» **Problem statement**: Your task is to filter the data below down to the lines holding "Функционирование".
Given records below:
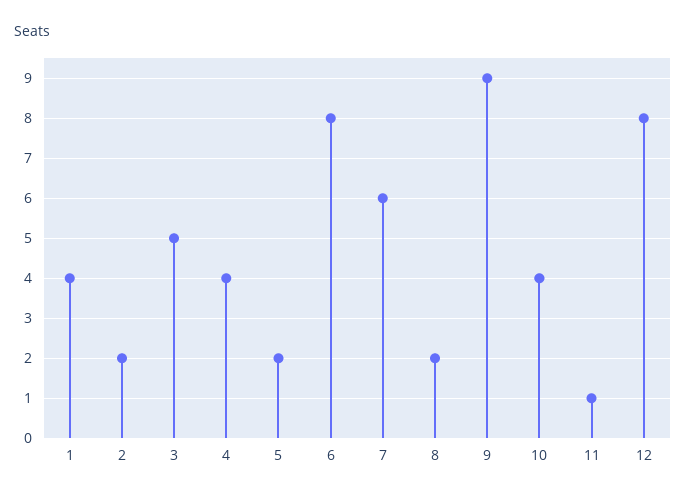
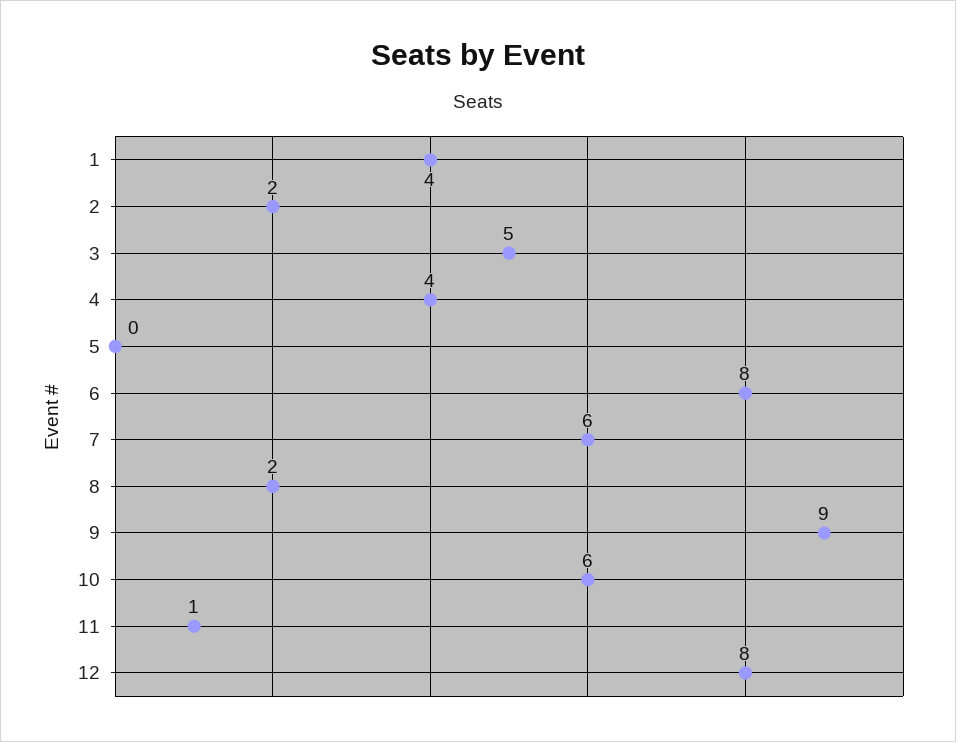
  {
    "1": 4,
    "2": 2,
    "3": 5,
    "4": 4,
-   "5": 2,
+   "5": 0,
    "6": 8,
    "7": 6,
    "8": 2,
    "9": 9,
-   "10": 4,
+   "10": 6,
    "11": 1,
    "12": 8
  }

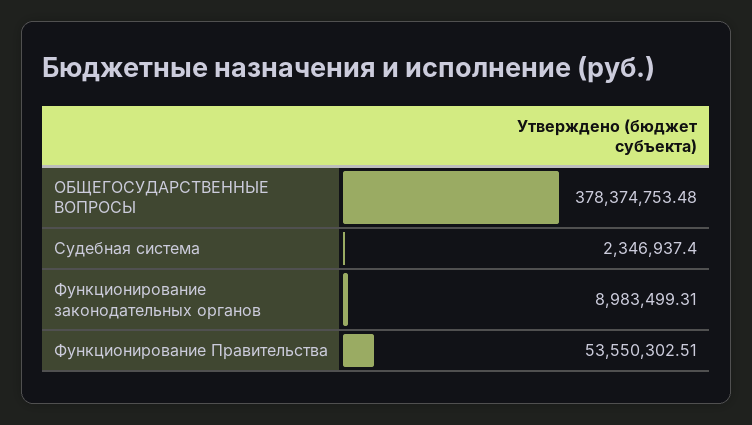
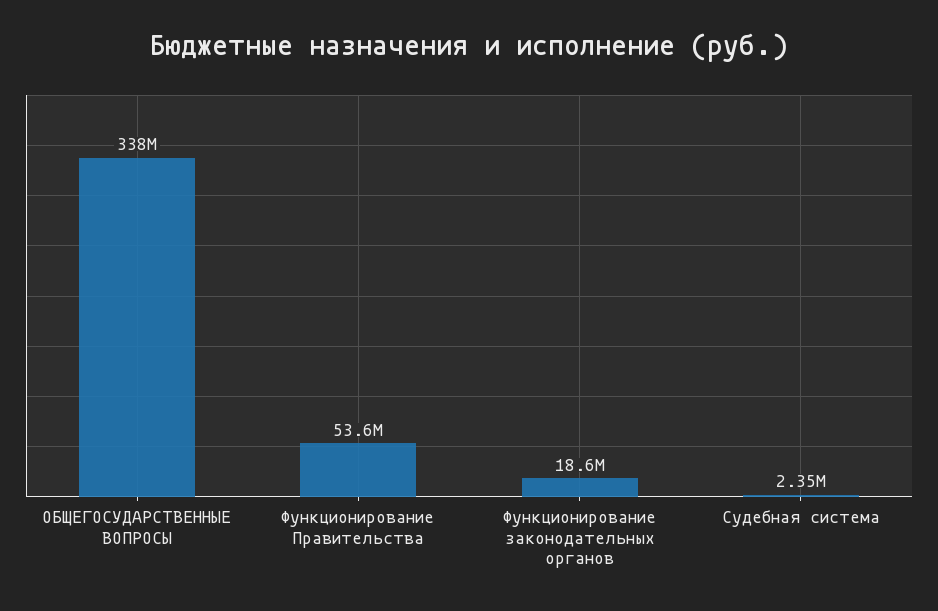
  {
-   "ОБЩЕГОСУДАРСТВЕННЫЕ ВОПРОСЫ": 378374753.48,
+   "ОБЩЕГОСУДАРСТВЕННЫЕ ВОПРОСЫ": 338000000,
    "Судебная система": 2346937.4,
-   "Функционирование законодательных органов": 8983499.31,
+   "Функционирование законодательных органов": 18600000,
    "Функционирование Правительства": 53550302.51
  }

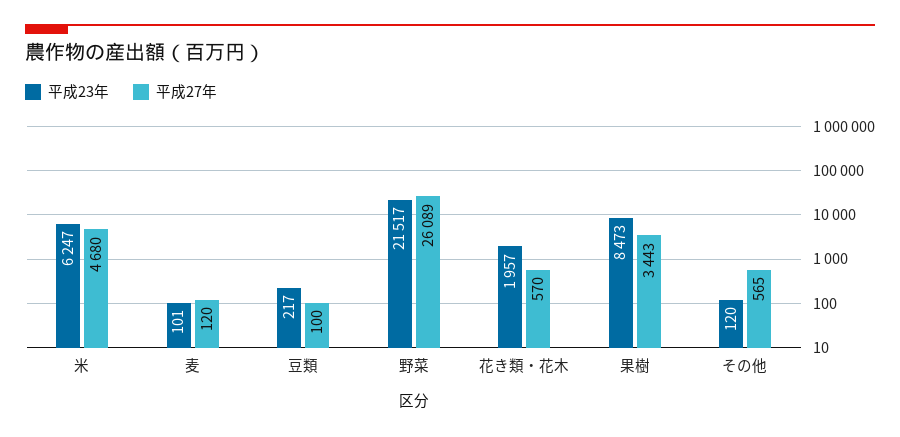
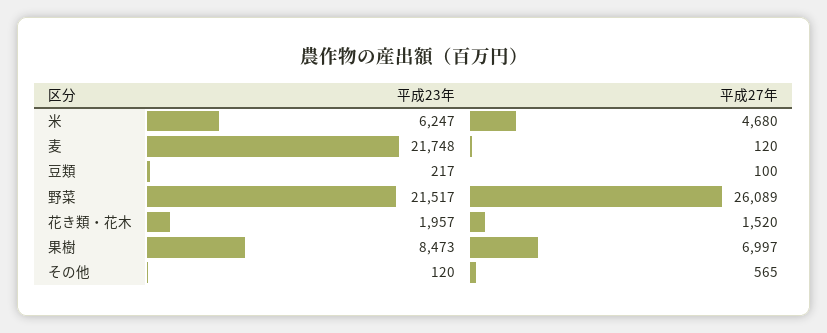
  {
    "平成23年": {
      "米": 6247,
-     "麦": 101,
+     "麦": 21748,
      "豆類": 217,
      "野菜": 21517,
      "花き類・花木": 1957,
      "果樹": 8473,
      "その他": 120
    },
    "平成27年": {
      "米": 4680,
      "麦": 120,
      "豆類": 100,
      "野菜": 26089,
-     "花き類・花木": 570,
+     "花き類・花木": 1520,
-     "果樹": 3443,
+     "果樹": 6997,
      "その他": 565
    }
  }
End of Given records.
» **Response below**:
-   "Функционирование законодательных органов": 8983499.31,
+   "Функционирование законодательных органов": 18600000,
    "Функционирование Правительства": 53550302.51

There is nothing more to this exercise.